During executing these threads, it’s possible to spawn new threads or work items. These are separate threads that can be processed simultaneously. They may need to feed results back to the spawning programs or remain completely separate indefinitely. Typically, these child threads are assigned to the same processing core as the parent.
All this assumes that all the cores are kept busy. This will happen if no thread ends or new threads are spawned at the same rate or faster than existing threads end. In the real world, though, the long-term workload is rarely that simple, especially in end-user computing devices. Eventually, a processing core will likely complete all the assigned tasks. When this happens, rather than sitting idle and wasting potential performance, it instead checks on the work queues of the other processing cores and steals a work item from them.
Benefits and Downsides
Work stealing means that an idle processing core will actively search out work for it to complete. This prevents a potentially large fraction of the overall processor from sitting idle, which is helpful. Work stealing can come with some costs, though. For example, the new processing core will likely have to load any relevant data into its cache memory.
This can take time, especially if it has to be requested from system RAM rather than being served by a shared cache tier. It’s possible that the original processor would have been able to resume that work item in that timeframe, leading to faster overall execution. This can even be the case if the processing core from which the work item was stolen had never begun processing it. Some cached values may be identical between parent and child threads.
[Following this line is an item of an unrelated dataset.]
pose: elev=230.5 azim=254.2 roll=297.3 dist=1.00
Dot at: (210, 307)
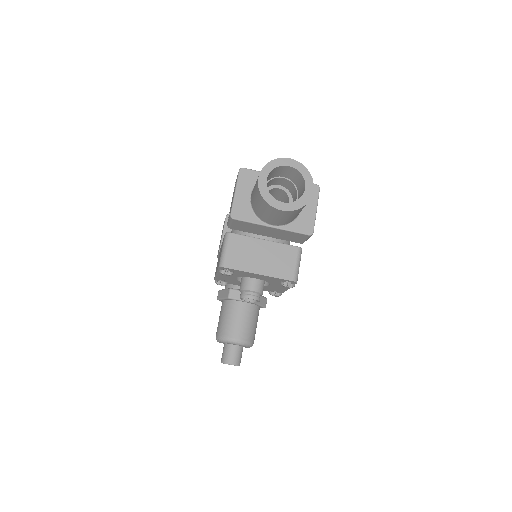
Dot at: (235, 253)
Several programming languages have runtimes that can schedule work directly on dedicated processors. For example, the Cilk programming language, the Rust Tokio runtime, and the .Net Task Parallel Library can do this. Alternatively, the operating system may be in charge of scheduling actual processor time. With the program simply adding tasks to a pool of “worker threads,” which are themselves scheduled by the operating system.
This happens in systems where the program does not have dedicated direct access to processing cores but must share access with other processes. Extra care must be taken in this scenario to ensure that a thread isn’t repeatedly stolen as it sits idle.
There are various approaches to how work items are selected to be stolen. In the original concept, the approach was to choose another random core. If it had one or more work items in its queue, take the last one. Depending on the preference for whether a child process is immediately executed by the originating processor. Or, if it’s pushed to the processor’s queue and the parent process continues to be executed, the parent or child thread will be stolen.
It can all be summed up as Work Stealing, a load balancing technique that ensures that the word load is spread evenly among available processors. That way, all processors are doing something to help.
Work stealing is a process that happens automatically in multicore CPUs. Each core has a queue of tasks to perform. When a processor completes its tasks, it then steals another task from the queue of another processing core. This helps to prevent the processor from having some cores sit idle while others still have a queue of tasks to perform.